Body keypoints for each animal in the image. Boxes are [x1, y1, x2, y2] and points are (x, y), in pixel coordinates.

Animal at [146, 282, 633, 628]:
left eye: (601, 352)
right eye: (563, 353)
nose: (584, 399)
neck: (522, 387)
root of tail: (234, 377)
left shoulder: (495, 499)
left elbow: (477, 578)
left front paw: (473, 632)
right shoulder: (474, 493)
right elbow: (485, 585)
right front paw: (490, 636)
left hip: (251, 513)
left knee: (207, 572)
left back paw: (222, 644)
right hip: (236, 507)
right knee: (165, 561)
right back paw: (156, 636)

+ + +

Work item ▸ Copy all lines of the material above where the string "right" occurs.

Completed exercise ▸
right eye: (563, 353)
right shoulder: (474, 493)
right elbow: (485, 585)
right front paw: (490, 636)
right hip: (236, 507)
right knee: (165, 561)
right back paw: (156, 636)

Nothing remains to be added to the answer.